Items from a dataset
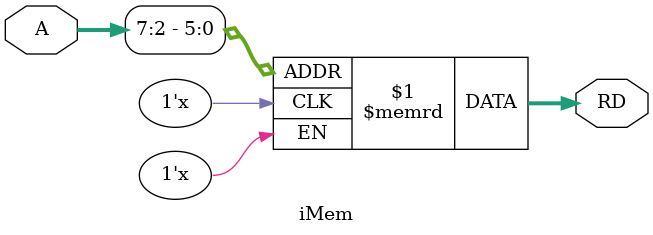
<source format=sv>
`timescale 1ns/1ps

module iMem(
  input  logic [31:0] A,
  output logic [31:0] RD
);
  logic [31:0] RAM[63:0]; // 256B cache
  // initial $readmemh("/Volumes/fileserver/Projects/cpu/program.txt", RAM); // Bootloader here
  assign RD = RAM[A[7:2]];//RAM[A[31:2]];
endmodule

</source>
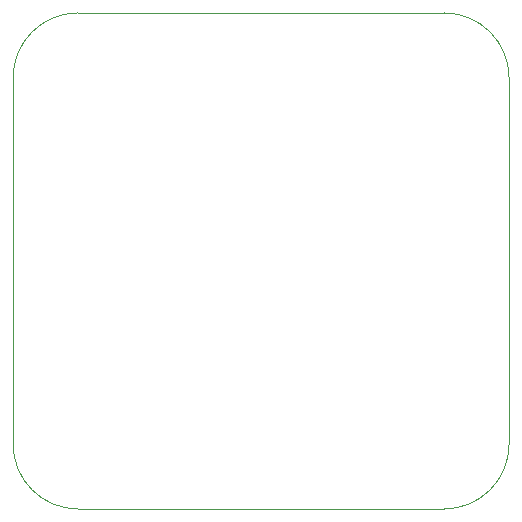
<source format=gbr>
%TF.GenerationSoftware,KiCad,Pcbnew,7.0.6*%
%TF.CreationDate,2024-06-11T21:52:18-04:00*%
%TF.ProjectId,Axis_Basic,41786973-5f42-4617-9369-632e6b696361,rev?*%
%TF.SameCoordinates,Original*%
%TF.FileFunction,Profile,NP*%
%FSLAX46Y46*%
G04 Gerber Fmt 4.6, Leading zero omitted, Abs format (unit mm)*
G04 Created by KiCad (PCBNEW 7.0.6) date 2024-06-11 21:52:18*
%MOMM*%
%LPD*%
G01*
G04 APERTURE LIST*
%TA.AperFunction,Profile*%
%ADD10C,0.100000*%
%TD*%
G04 APERTURE END LIST*
D10*
X129000000Y-115500000D02*
G75*
G03*
X134500000Y-121000000I5500000J0D01*
G01*
X171000000Y-84500000D02*
G75*
G03*
X165500000Y-79000000I-5500000J0D01*
G01*
X134500000Y-79000000D02*
G75*
G03*
X129000000Y-84500000I0J-5500000D01*
G01*
X134500000Y-79000000D02*
X165500000Y-79000000D01*
X165500000Y-121000000D02*
G75*
G03*
X171000000Y-115500000I0J5500000D01*
G01*
X171000000Y-84500000D02*
X171000000Y-115500000D01*
X165500000Y-121000000D02*
X134500000Y-121000000D01*
X129000000Y-115500000D02*
X129000000Y-84500000D01*
M02*

</source>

=== Assigned task ===
Search the records for the string "LIST" and, wherever a line contains it, please copy that line.

=== Solution below ===
G04 APERTURE LIST*
G04 APERTURE END LIST*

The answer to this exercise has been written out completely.